### What needs to be done:
Your answer should consist of the lines below that hold the word "more".

[Records contained in a dataset]
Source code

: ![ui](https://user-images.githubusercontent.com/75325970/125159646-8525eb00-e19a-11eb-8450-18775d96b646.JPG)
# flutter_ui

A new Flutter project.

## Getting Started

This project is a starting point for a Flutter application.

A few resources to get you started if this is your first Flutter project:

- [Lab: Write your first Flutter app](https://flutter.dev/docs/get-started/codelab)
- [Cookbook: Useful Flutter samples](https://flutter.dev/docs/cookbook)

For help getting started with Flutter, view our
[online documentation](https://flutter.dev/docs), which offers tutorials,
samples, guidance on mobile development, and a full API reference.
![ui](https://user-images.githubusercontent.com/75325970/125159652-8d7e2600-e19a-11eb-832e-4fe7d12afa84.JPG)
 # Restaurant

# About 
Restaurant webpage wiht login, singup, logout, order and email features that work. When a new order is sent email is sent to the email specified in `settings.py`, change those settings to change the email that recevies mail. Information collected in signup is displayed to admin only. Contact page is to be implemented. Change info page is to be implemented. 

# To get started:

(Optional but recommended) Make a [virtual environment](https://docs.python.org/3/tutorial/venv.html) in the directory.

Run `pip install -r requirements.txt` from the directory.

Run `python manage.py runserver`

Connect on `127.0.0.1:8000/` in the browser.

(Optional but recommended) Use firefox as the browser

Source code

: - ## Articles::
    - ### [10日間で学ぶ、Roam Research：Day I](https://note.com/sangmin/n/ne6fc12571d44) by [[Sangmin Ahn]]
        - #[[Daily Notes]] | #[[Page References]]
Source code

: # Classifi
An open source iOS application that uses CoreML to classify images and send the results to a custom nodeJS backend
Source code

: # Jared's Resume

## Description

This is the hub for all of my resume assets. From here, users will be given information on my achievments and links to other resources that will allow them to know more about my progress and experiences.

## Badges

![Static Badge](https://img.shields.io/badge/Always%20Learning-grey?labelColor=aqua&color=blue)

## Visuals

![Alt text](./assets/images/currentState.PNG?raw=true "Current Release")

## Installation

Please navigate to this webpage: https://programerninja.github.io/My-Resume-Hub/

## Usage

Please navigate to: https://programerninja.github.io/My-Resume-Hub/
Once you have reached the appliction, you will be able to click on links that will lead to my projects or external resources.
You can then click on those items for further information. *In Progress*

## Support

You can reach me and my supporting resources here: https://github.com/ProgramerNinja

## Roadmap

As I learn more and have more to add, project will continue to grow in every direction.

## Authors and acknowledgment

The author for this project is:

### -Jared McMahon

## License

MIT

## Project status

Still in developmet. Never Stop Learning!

### Worked solution:
This is the hub for all of my resume assets. From here, users will be given information on my achievments and links to other resources that will allow them to know more about my progress and experiences.
As I learn more and have more to add, project will continue to grow in every direction.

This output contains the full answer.